Tamil is one of the twenty-two official languages spoken in India and its representation in writing dates back to the early centuries BCE. Like other languages which use non-Roman scripts, downloading or crafting a keyboard to facilitate typing can often present its own set of challenges. Here, I’ll discuss software that I regularly use for typing in Tamil on a QWERTY keyboard, as well as some new fonts and online resources that have been developed for representing Tamil in Tamil-Brahmi and Vaṭṭeḻuttu scripts.

Icons of three different software programs for typing in Tamil.

Typing in Tamil can be as simple as downloading and installing a Tamil keyboard of your choice and toggling on and off between this and your native keyboard. However, having downloaded various keyboards and built my own using the Microsoft Keyboard Layout creator, I also know that this deceptively simple process can lead to a host of other issues. For modern Tamil scripts there are a number of free downloadable software programs that allow you to easily toggle between your native keyboard and one with Tamil script without having to download specialized keyboards or font packages. These include, but are not limited to Azhagi (which also supports typing in fifteen other Indian scripts) , eKalappai, and NHM Writer. Both Azhagi and NHM Writer have been kept up to date and include the ability to type in languages other than Tamil. eKalappai focuses exclusively on Tamil, and its latest version on GitHub is dated 2015. eKalappai and NHM Writer work exclusively on Windows, whereas Azhagi works on Mac, Linux, and Android mobile devices as well.
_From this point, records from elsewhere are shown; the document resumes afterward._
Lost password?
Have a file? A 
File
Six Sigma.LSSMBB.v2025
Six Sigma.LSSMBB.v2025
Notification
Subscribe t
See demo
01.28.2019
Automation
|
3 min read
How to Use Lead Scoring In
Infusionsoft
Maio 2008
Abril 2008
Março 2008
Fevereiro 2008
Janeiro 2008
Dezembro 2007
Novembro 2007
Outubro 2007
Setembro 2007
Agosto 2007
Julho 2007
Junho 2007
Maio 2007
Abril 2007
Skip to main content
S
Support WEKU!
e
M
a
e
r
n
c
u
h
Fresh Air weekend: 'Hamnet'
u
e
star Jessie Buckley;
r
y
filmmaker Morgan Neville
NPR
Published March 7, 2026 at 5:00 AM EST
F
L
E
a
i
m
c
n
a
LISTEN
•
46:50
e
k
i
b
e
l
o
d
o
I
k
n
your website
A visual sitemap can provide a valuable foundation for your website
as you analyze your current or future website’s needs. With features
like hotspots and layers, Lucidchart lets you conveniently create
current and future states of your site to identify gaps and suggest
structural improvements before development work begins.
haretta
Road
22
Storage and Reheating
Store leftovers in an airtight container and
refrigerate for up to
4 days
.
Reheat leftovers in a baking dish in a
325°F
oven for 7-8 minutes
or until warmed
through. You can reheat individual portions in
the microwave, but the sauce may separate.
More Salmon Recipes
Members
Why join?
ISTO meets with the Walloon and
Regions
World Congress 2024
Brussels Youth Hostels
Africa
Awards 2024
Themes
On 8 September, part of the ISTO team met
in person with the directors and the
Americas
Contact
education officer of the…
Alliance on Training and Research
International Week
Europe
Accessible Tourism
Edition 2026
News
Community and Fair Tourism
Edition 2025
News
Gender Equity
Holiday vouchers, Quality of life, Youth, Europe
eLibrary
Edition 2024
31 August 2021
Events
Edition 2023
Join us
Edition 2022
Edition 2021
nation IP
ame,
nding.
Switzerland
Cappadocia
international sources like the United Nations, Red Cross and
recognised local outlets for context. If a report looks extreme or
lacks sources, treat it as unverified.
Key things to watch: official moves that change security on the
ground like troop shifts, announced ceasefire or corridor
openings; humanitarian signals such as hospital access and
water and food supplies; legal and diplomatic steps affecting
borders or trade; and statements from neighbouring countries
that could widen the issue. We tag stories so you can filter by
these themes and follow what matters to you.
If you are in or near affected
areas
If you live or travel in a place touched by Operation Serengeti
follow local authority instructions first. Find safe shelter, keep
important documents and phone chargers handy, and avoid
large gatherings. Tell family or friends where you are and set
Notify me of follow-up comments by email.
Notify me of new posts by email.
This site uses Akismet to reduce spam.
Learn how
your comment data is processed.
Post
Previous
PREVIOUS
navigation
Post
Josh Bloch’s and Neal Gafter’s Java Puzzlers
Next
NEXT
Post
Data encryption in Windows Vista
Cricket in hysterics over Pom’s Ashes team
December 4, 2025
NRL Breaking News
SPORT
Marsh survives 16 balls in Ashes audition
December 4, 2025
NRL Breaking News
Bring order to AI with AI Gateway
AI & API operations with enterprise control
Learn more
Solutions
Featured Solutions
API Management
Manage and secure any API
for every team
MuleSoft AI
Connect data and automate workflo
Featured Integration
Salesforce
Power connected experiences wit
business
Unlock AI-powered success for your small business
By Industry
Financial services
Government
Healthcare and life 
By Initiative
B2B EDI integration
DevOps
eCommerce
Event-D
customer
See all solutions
All of of these programs include Tamil99, Anjal phonetic, and Bamini keyboard options.

Tamil Keyboards

The Tamil99 keyboard was approved by the Tamil Nadu state government in 1999 and like its predecessor, the Indian InScript keyboard, has all of the vowels clustered on the left-hand side and the consonants on the right.

Tamil 99 keyboard layout

Tamil 99 keyboard layout.

The Bamini keyboard is based on the layout of Tamil characters on old Tamil typewriters. Here, vowels are distributed across the bottom row and the consonant-u conjuncts are accessed via the Shift key.
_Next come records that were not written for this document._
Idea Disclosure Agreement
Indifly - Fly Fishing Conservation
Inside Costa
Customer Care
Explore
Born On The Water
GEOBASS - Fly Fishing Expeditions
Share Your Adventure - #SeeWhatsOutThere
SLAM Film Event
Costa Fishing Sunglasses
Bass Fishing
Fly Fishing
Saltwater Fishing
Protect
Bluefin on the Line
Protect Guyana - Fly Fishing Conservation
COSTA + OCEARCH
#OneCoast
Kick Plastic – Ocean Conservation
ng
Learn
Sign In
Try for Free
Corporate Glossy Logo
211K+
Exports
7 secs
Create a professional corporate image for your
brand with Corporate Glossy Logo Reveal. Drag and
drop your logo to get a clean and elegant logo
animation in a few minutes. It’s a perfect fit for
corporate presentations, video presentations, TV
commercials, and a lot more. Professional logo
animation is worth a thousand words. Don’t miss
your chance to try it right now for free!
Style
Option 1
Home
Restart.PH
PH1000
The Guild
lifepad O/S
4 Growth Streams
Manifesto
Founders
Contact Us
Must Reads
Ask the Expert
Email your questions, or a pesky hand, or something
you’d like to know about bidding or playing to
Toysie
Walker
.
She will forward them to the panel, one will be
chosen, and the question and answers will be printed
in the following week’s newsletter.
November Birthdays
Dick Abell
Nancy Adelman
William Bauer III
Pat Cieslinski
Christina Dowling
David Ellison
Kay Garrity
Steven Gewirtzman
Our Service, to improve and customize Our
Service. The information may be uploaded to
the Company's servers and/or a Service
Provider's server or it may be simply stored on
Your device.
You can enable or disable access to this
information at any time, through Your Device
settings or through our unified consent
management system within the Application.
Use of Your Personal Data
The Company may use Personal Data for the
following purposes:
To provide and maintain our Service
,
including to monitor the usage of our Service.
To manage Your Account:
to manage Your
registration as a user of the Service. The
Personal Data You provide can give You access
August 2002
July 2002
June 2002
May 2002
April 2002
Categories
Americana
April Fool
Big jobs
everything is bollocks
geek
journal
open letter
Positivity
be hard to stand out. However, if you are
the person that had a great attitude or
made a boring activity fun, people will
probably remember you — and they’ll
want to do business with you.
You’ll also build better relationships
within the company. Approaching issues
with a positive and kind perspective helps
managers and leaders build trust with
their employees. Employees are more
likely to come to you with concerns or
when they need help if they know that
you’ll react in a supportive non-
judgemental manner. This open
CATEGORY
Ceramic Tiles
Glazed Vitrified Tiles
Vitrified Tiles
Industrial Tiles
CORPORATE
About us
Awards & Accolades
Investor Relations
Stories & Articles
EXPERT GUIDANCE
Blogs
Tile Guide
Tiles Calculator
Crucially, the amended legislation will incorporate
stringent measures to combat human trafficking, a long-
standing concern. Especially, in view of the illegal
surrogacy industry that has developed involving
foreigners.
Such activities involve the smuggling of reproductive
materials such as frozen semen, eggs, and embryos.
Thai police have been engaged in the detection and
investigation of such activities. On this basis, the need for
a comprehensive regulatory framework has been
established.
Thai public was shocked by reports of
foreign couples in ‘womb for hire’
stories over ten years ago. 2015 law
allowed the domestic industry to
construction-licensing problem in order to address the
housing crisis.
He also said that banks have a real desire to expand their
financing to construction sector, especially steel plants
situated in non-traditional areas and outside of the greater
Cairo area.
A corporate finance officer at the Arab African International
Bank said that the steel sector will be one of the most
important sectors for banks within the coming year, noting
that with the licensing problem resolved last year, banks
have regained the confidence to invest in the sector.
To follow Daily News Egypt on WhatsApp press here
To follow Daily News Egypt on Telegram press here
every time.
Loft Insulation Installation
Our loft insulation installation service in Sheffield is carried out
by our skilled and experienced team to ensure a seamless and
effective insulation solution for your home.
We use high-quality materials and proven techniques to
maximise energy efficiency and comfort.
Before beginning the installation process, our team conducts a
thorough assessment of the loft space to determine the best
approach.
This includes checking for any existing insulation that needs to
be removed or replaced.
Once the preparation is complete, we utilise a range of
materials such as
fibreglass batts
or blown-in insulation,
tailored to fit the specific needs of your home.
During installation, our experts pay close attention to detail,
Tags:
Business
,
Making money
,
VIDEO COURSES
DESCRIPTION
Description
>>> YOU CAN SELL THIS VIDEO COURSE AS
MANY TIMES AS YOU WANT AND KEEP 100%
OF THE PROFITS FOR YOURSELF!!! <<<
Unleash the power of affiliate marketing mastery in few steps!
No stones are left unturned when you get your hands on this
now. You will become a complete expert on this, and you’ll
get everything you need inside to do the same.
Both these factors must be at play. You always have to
Bamini Tamil keyboard layout

Bamini keyboard layout.

The Anjal Paangu or Anjal phonetic keyboard layout was developed in the 1990s in association with the Murasu Anjal software for Tamil typing on QWERTY keyboards. In my own work, I find using the Anjal phonetic keyboard the easiest for typing quickly, as it is relatively intuitive with each key corresponding to its Tamil equivalent, where applicable, and long vowels and retroflex letters created by using the Shift key. In Azhagi, toggling between Tamil phonetic transliteration and English is as simple as pressing “Alt+3”, and characters like ஞ் (ñ) ஷ் (ṣ) and consonant conjuncts like க்ஷ் (kṣ) pop up instantly when n-y, s-h, and k-s-h are typed in quick succession.

Anjal Paangu basic keyboard layout.

Fonts for representing modern Tamil and early Tamil scripts

For representing Tamil script, there are a variety of Unicode and Tscii (Tamil Script Code for Information Interchange) fonts. Akshar, Latha, and Bamini are all popular Unicode fonts that can be used for Tamil. The Google Fonts catalog also features a handful of Unicode Tamil fonts.
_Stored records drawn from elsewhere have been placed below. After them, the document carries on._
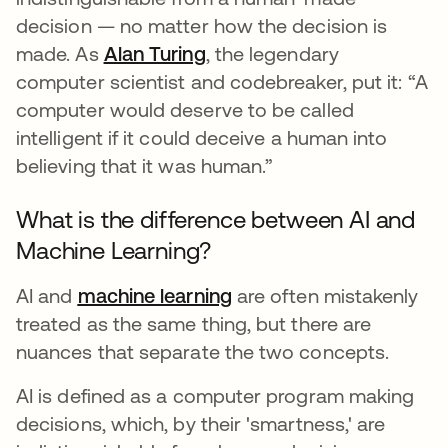
decision — no matter how the decision is
made. As
Alan Turing
opens in a new tab
, the legendary
computer scientist and codebreaker, put it: “A
computer would deserve to be called
intelligent if it could deceive a human into
believing that it was human.”
What is the difference between AI and
Machine Learning?
AI and
machine learning
are often mistakenly
treated as the same thing, but there are
nuances that separate the two concepts.
AI is defined as a computer program making
decisions, which, by their 'smartness,' are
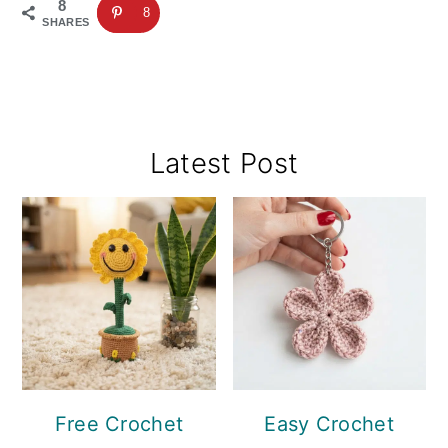
8
8
SHARES
Primary
Latest Post
Sidebar
Free Crochet
Easy Crochet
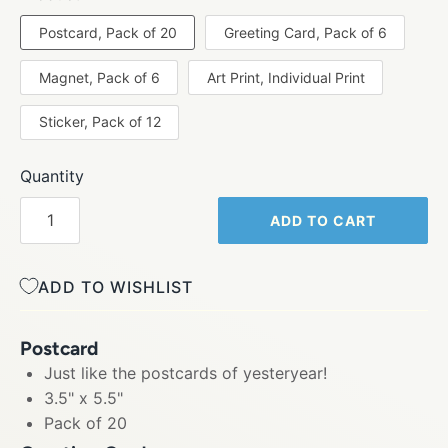
Postcard, Pack of 20
Greeting Card, Pack of 6
Magnet, Pack of 6
Art Print, Individual Print
Sticker, Pack of 12
Quantity
ADD TO CART
ADD TO WISHLIST
Postcard
Just like the postcards of yesteryear!
3.5" x 5.5"
Pack of 20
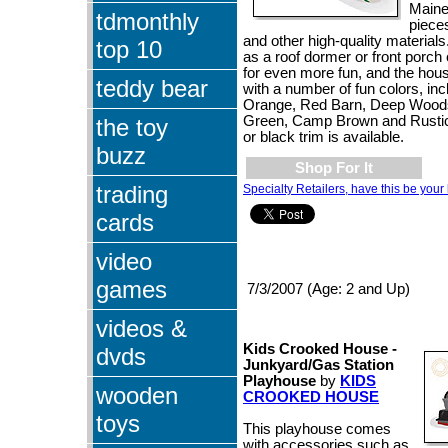
Maine
tdmonthly
piece
and other high-quality material
top 10
as a roof dormer or front porch
for even more fun, and the hou
teddy bear
with a number of fun colors, inc
Orange, Red Barn, Deep Wood
Green, Camp Brown and Rustic
the toy
or black trim is available.
buzz
Shop For It
trading
Specialty Retailers, have this be your 
cards
video
games
7/3/2007 (Age: 2 and Up)
videos &
Kids Crooked House -
dvds
Junkyard/Gas Station
Playhouse
by
KIDS
wooden
CROOKED HOUSE
toys
This playhouse comes
with accessories such as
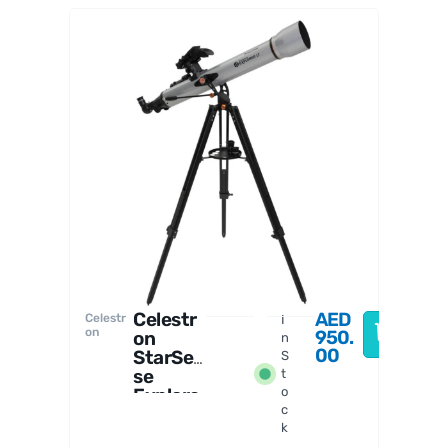
Celestr
on
Celestr
AED
Celestr
I
on
950.
on
n
00
StarSen
S
se
t
Explore
o
c
r LT
k
80AZ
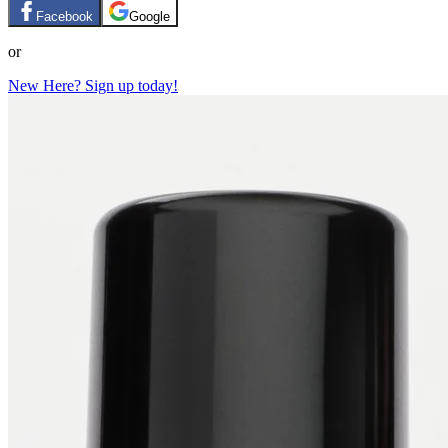
Facebook
Google
or
New Here? Sign up today!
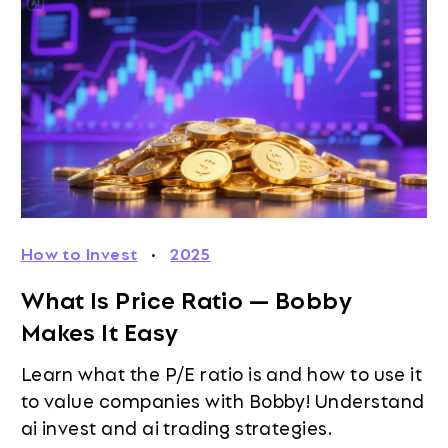
How to Invest
·
2025
What Is Price Ratio — Bobby
Makes It Easy
Learn what the P/E ratio is and how to use it
to value companies with Bobby! Understand
ai invest and ai trading strategies.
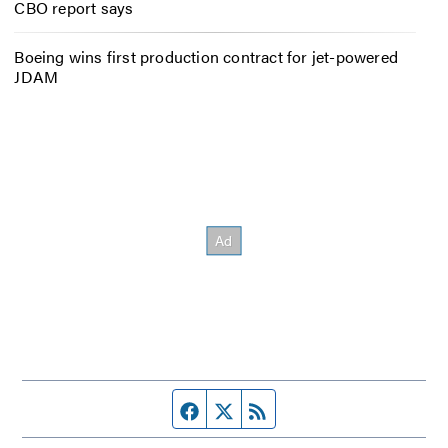
CBO report says
Boeing wins first production contract for jet-powered
JDAM
Facebook page
Twitter feed
RSS feed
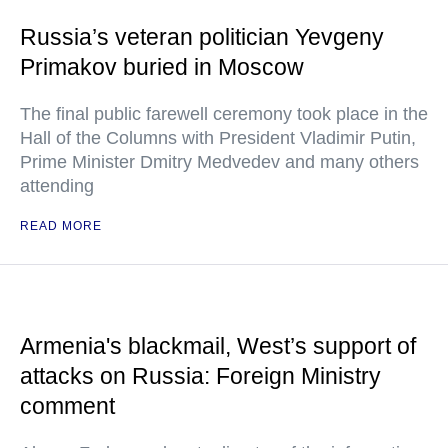
Russia’s veteran politician Yevgeny
Primakov buried in Moscow
The final public farewell ceremony took place in the
Hall of the Columns with President Vladimir Putin,
Prime Minister Dmitry Medvedev and many others
attending
READ MORE
Armenia's blackmail, West’s support of
attacks on Russia: Foreign Ministry
comment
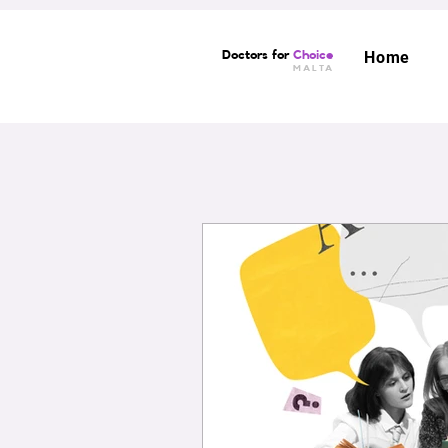
Doctors for
Choice
Home
MALTA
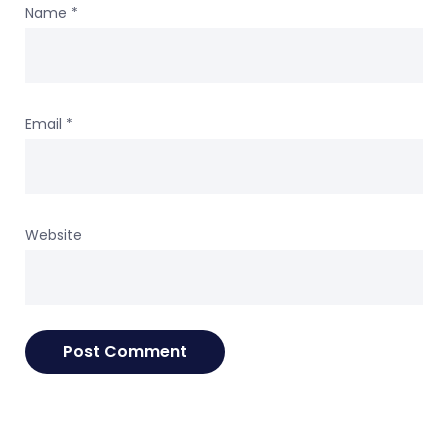
Name
*
Email
*
Website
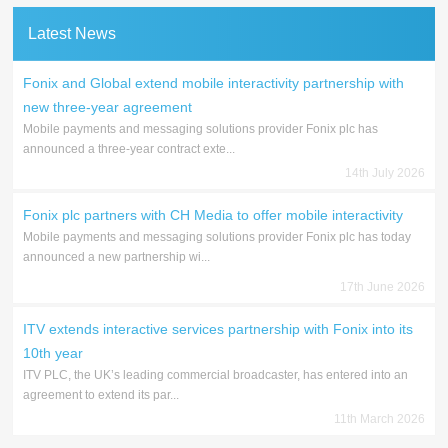
Latest News
Fonix and Global extend mobile interactivity partnership with
new three-year agreement
Mobile payments and messaging solutions provider Fonix plc has
announced a three-year contract exte...
14th July 2026
Fonix plc partners with CH Media to offer mobile interactivity
Mobile payments and messaging solutions provider Fonix plc has today
announced a new partnership wi...
17th June 2026
ITV extends interactive services partnership with Fonix into its
10th year
ITV PLC, the UK’s leading commercial broadcaster, has entered into an
agreement to extend its par...
11th March 2026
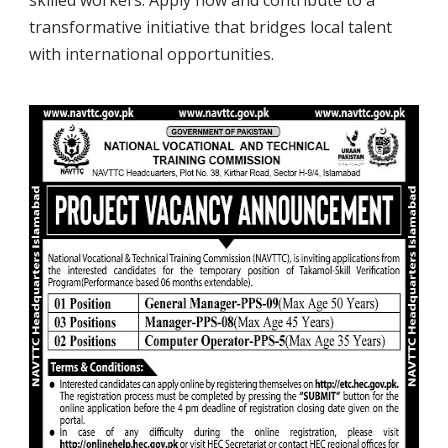
transformative initiative that bridges local talent
with international opportunities.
Examples of different fonts for representing Tamil script: Akshar, Latha, Nirmala UI, and Kavivanar.

Examples of Tamil fonts.

Up until quite recently, there were no computer fonts for representing the earlier versions of Tamil script. The idea of creating a Unicode font for Vaṭṭeḻuttu script (c. 5th-11th century CE) was first proposed in 2016, and later developed by as e-Vatteluttu by Elmar Kniprath. In 2018 the Adinatha Tamil-Brahmi font for representing Tamil-Brahmi script (early centuries BCE and CE) was developed by Ramana Sharma, Udhaya Sankar, and Vinodh Rajan.

Fonts for representing early Tamil scripts.

Additional resources for exploring early Tamil and other Indic scripts

Vinodh Rajan has created multiple online resources related to Indic and Tamil scripts. Of particular note are Aksharamukha and Jinavani. Aksharamukha is an online script converter that enables conversion between 89 scripts used across South and Southeast Asia. Scripts related to Tamil include Grantha, Grantha (Pandya), Tamil, Tamil (Extended), Tamil Brahmi, and Vatteluttu. While the site is designed to enable the user to transliterate across different scripts, it is a particularly useful tool for transliterating unfamiliar scripts into Roman characters.

Screenshot of Aksharamukha script converter

Aksharamukha script converter.

Jinavani is a web application dedicated to the study of Tamil-Brahmi and Vaṭṭeḻuttu scripts that enables the user to easily convert modern Tamil into Tamil-Brahmi and Vaṭṭeḻuttu scripts without having to download and install the specialized fonts. For scholars of Indian epigraphy, this site may serve as a useful tool for transcribing early inscriptions, and the texts produced can be downloaded as .png files. This site could also be used as an engaging tool for teaching, as it is designed with novice learners in mind and includes introductions to the form and organization of each script as well as a variety of games and practice exercises.

Screenshot of the Jivanani text editor for Tamil-Brahmi and Vatteluttu

Jinavani text editor for Tamil-Brahmi and Vaṭṭeḻuttu Tamil scripts.